We have discussed it and he thinks I'm sex mad hmm
I admit I do want it more than him but I'm glad that from the replies on this post this doesn't mean that I'm weird at least!
I don't want to end things as we are mostly great in every other way and I love him loads.

MyRelationshipIsWeird Sun 12-Aug-18 10:47:24

One person’s ‘sex mad’ is another person’s frigid grin. Don’t let him make you feel bad for wanting to have sex. However, he shouldn’t feel bad for not wanting it either. If you can’t find a happy medium and doing it yourself doesn’t cut it, then you’ll have to look at your options, either splitting up, open relationship or putting it up with it and growing to resent him.

Are you on any hormonal contraceptives?

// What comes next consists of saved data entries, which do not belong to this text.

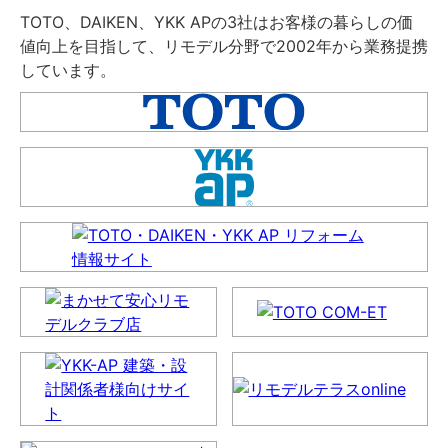
TOTO、DAIKEN、YKK APの3社はお客様の暮らしの価
値向上を目指して、リモデル分野で2002年から業務提携
しています。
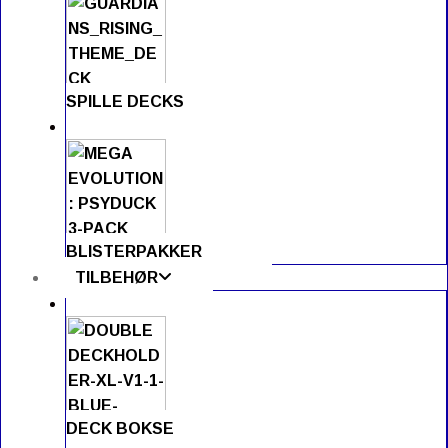
SPILLE DECKS
BLISTERPAKKER
TILBEHØR
DECK BOKSE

If you’re not, you might find taking the pill dulls your sex drive to the same level as his! (Not a serious suggestion btw, but to increase libido I’d normally say come OFF the pill!)

C0untDucku1a Sun 12-Aug-18 10:49:53

Did he say youre sex mad in a way to make you feel
Bad?

mysurveysays Sun 12-Aug-18 11:21:24

Not at all, he was joking. Still made me question myself 😬
I know I can't make him feel bad for not wanting it either but I'm struggling not to.
I just hate feeling like I'm on the back foot, here to have sex with it not but never a priority. It's the intimacy I want.

Changedname3456 Sun 12-Aug-18 11:26:00

Well on a different thread, “once a week is plenty”

user1467232073 Sun 12-Aug-18 12:48:58

I would back off and see how long it takes for him to initiate things

mysurveysays Sun 12-Aug-18 12:52:24

That's exactly what I've been doing! It's leaving me more fed up and annoyed with him by the day!